Life is way too short to sit down and write half a damn text editor when all you wanted to do was shit out a basic application with blobs of markdown.

So now it's personal and I'm the bad guy because I happened to have already done what the OP says is not possible? Deeply uncool.The price is not high at all, and it's not an opinion or theory because I've proven it by shipping an app. The OS makers already offer "APIs to do it" and, as with any type of component or framework, if you bend it the wrong way you'll get bad results. If you abuse Electron you'll also get bad performance there, it's no silver bullet. This is not ground-breaking information, just common sense.
> So now it's personal and I'm the bad guy

It's not personal, but yes, you're being intentionally obtuse to OP's point.

> and it's not an opinion or theory because I've proven it by shipping an app

You are once again downplaying the level of effort difference that OP is describing, thus missing the point entirely.

> if you bend it the wrong way you'll get bad results

OP did not bend it the wrong way, they tried several different approaches because it wasn't working as intended off the bat (i.e, without bending).

OP's point was never that things were "not possible", it's that it's a stupid amount of effort for table-stakes functionality. If you don't get that point by now then I don't think you'll get it at all.

I'm not being obtuse, on the contrary I am bright and focussed enough that my experience building an app around TextKit 2 was opposite to the premise of the OP. It's a few lines of code to add a TextKit2 component to an app, and it just works. It is what the developer does with it afterwards that will make or break it. The same goes for Electron, it is not a panacea. That's just software development, the developer is responsible for the code they write.
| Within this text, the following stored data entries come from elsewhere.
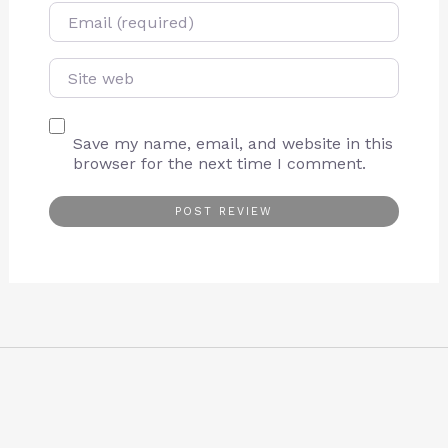
E-mail
Site web
Save my name, email, and website in this
browser for the next time I comment.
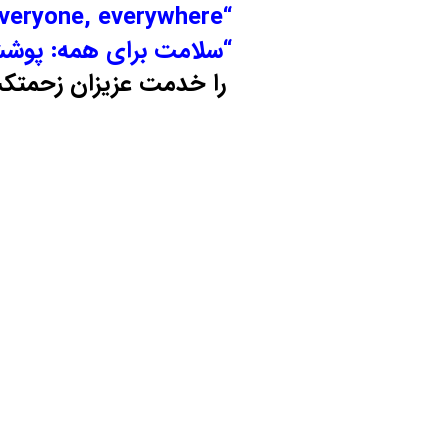
مرکز تخصصی طب کار ایمن پژوهان پارس 
، روز جهانی بهداشت
با شعا
everyone, everywhere
“
“سلامت برای همه: پوشش
را خدمت عزیزان زحمتکش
So the reader is free to accept my story about my shipped app and my assurance that it didn't take unreasonable effort, or accept a blog post complaining how difficult things are that has no code or shipped app at the end of it.

Judging by the color of the text on your comment (currently downvoted gray), I think it's pretty clear how readers are taking it. I would encourage you to take a wider view of the problems in the UI ecosystem and why people make tradeoffs like they do.
The comment has one downvote. The wider view is that TextKit 2 works out of the box and its up to the developer to mess it up, or not. I made an app using it, quite easily, it's selling very well, thanks! No tradeoffs needed.